- Cover to issue #1, art by Neal Adams

Publication information
- Publisher: Continuity Comics
- Format: Standard
- Publication date: May 1989 - December 1990; 1993–1994
- No. of issues: 4 (in Urth 4), 7 (in Earth 4)
- Main character: Urth 4

Creative team
- Written by: Peter Stone
- Artist: Neal Adams (covers)
- Penciller(s): Trevor Von Eeden (Urth 4); Walter McDaniels, Aron Weisenfeld, Vicente Alcazar (Earth 4)
- Inker(s): Ian Akin & Brian Garvey (Urth 4); Richard Bennett, Andres Klasik, Jeff Fefferty, Horacio Ottolini, Nelson Luty (Earth 4)
- Colorist(s): Liz Berube (Urth 4); Cory Adams, Tom Roberts, Victoria Erskine, Fabio Schlachticus, Scott Rockwell (Earth 4)

= Urth 4 =

Urth 4 is a comic book series created by Peter Stone, Neal Adams and Trevor Von Eeden and published by Continuity Comics. The series ran for four issues (May 1989 – December 1990), and was then revived as Earth 4 in 1993, running for a total of seven more issues.

==Series overview==
The title featured the adventures of a team of elementals created when Ms.
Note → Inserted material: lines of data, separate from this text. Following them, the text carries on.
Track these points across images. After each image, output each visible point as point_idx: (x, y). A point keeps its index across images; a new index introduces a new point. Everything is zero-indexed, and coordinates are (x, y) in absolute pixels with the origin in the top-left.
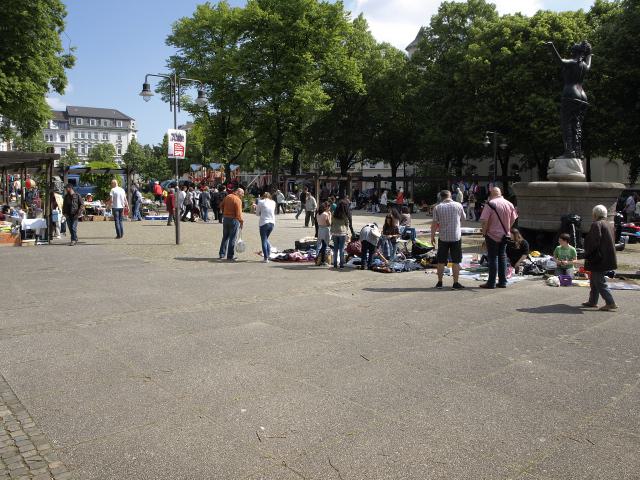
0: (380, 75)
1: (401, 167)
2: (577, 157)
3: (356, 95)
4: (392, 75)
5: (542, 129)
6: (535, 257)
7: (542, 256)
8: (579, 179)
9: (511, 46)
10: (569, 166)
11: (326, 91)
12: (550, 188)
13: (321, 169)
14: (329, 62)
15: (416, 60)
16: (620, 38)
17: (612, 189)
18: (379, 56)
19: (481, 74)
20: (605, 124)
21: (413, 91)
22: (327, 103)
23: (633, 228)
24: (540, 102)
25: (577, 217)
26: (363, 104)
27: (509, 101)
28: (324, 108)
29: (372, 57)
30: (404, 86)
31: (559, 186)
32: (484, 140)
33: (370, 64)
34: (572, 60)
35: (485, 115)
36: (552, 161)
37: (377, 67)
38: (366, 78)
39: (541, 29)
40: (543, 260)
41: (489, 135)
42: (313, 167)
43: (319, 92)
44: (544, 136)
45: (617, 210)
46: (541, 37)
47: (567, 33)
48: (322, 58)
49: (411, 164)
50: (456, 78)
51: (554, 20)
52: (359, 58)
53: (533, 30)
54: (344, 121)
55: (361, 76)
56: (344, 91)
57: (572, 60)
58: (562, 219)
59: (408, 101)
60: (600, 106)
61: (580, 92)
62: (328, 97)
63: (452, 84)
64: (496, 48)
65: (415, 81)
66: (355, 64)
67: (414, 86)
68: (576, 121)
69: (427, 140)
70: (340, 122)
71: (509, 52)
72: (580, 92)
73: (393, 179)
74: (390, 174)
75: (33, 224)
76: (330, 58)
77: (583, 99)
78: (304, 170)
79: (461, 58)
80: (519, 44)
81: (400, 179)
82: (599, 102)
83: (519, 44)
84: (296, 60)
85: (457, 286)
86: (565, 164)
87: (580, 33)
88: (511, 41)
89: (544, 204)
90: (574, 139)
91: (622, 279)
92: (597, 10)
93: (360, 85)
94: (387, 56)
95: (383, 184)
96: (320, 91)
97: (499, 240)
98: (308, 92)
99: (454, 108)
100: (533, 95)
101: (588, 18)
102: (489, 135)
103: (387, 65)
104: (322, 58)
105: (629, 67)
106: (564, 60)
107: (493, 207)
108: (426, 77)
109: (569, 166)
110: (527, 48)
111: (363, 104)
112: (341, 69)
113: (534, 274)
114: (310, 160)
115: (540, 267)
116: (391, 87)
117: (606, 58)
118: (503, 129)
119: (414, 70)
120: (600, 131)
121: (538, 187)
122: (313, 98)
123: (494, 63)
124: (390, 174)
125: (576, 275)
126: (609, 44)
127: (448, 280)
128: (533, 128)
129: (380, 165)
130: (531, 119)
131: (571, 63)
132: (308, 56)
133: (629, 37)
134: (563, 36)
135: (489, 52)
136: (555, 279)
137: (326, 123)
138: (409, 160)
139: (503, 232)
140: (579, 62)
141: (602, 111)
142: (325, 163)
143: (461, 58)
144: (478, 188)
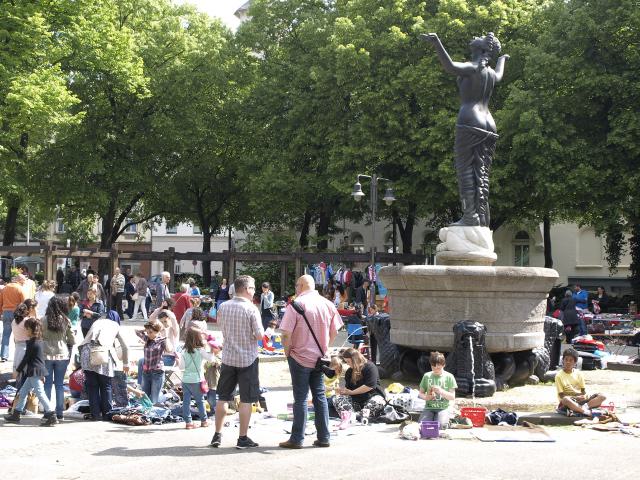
0: (178, 62)
1: (224, 232)
2: (482, 224)
3: (133, 98)
4: (199, 64)
6: (395, 392)
7: (406, 391)
8: (486, 262)
9: (406, 25)
10: (469, 239)
11: (73, 88)
12: (435, 276)
13: (70, 235)
14: (80, 32)
15: (245, 37)
16: (577, 25)
17: (534, 278)
18: (176, 28)
19: (354, 73)
21: (241, 94)
22: (75, 110)
23: (590, 344)
25: (478, 326)
26: (146, 115)
27: (402, 122)
28: (66, 118)
29: (165, 28)
30: (222, 84)
31: (449, 273)
32: (356, 189)
33: (160, 40)
35: (360, 146)
37: (173, 48)
38: (151, 67)
40: (406, 397)
41: (362, 180)
42: (54, 229)
43: (58, 88)
45: (550, 311)
47: (498, 11)
48: (67, 23)
49: (241, 228)
50: (313, 74)
52: (138, 28)
54: (109, 144)
55: (141, 63)
56: (110, 89)
58: (455, 329)
59: (231, 113)
60: (551, 135)
61: (483, 115)
62: (74, 99)
63: (306, 87)
64: (381, 28)
65: (242, 77)
66: (132, 41)
67: (242, 84)
68: (476, 164)
69: (262, 186)
70: (100, 147)
71: (404, 36)
72: (483, 115)
73: (206, 257)
74: (198, 247)
75: (17, 343)
76: (80, 28)
77: (489, 128)
78: (35, 235)
79: (323, 39)
80: (419, 22)
81: (217, 257)
82: (549, 130)
83: (419, 22)
84: (13, 27)
85: (245, 443)
86: (462, 235)
87: (519, 9)
88: (406, 17)
89: (427, 303)
90: (477, 193)
91: (526, 425)
93: (137, 78)
94: (191, 28)
95: (186, 266)
96: (58, 85)
97: (312, 366)
98: (37, 89)
99: (309, 128)
102: (362, 180)
103: (192, 45)
104: (67, 23)
105: (593, 72)
106: (457, 64)
107: (300, 310)
108: (264, 69)
109: (469, 239)
111: (146, 115)
112: (103, 48)
113: (389, 422)
114: (46, 216)
115: (399, 409)
116: (197, 86)
117: (557, 55)
118: (392, 171)
119: (242, 55)
120: (554, 178)
121: (417, 271)
122: (46, 100)
123: (378, 54)
124: (198, 247)
125: (453, 421)
126: (561, 35)
127: (230, 437)
128: (444, 172)
129: (186, 229)
130: (440, 155)
131: (468, 69)
132: (38, 19)
133: (591, 23)
134: (491, 14)
135: (368, 33)
136: (414, 428)
137: (73, 148)
138: (238, 219)
139: (316, 351)
140: (481, 68)
141: (554, 144)
142: (77, 223)
143: (323, 39)
144: (349, 275)
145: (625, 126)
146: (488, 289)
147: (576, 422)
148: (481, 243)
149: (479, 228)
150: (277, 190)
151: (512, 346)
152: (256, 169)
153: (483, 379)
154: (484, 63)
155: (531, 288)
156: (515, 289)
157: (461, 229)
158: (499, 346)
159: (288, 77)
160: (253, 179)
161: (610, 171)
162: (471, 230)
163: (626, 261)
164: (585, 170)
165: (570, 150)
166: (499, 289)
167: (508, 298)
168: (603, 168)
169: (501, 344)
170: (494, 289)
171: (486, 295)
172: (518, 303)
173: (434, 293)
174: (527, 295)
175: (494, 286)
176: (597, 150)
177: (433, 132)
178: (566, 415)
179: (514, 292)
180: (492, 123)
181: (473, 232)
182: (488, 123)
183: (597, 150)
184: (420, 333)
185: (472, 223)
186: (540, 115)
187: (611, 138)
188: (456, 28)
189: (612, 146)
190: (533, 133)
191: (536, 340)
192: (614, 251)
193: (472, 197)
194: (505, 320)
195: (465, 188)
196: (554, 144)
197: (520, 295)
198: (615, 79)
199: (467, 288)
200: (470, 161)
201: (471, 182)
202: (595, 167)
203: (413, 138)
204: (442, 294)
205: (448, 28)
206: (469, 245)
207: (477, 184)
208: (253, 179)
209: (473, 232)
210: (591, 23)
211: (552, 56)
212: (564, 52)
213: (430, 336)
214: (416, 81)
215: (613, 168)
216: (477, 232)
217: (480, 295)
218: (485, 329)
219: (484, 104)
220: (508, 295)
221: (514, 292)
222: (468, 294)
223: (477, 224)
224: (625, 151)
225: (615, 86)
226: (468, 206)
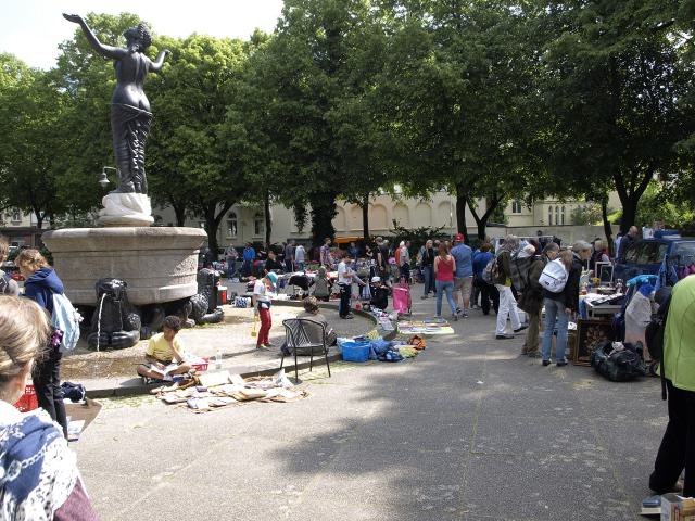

Mystic was injured and called upon the Earth to help her. In response, the Earth gives Dwight Good, Kelly Kane, Baron Cotter, and Dennis Swan the powers of the four elements. At first calling themselves the Elementalists, they later choose the name Urth 4. The members of Urth 4 are Fyre, Watr, Ayre, and Urth, who are charged by the Earth to protect the environment from those who would harm it. The stories in their four-issue series had Urth 4 facing off against strip mining companies, a garbage monster, and pollution from an automobile plant.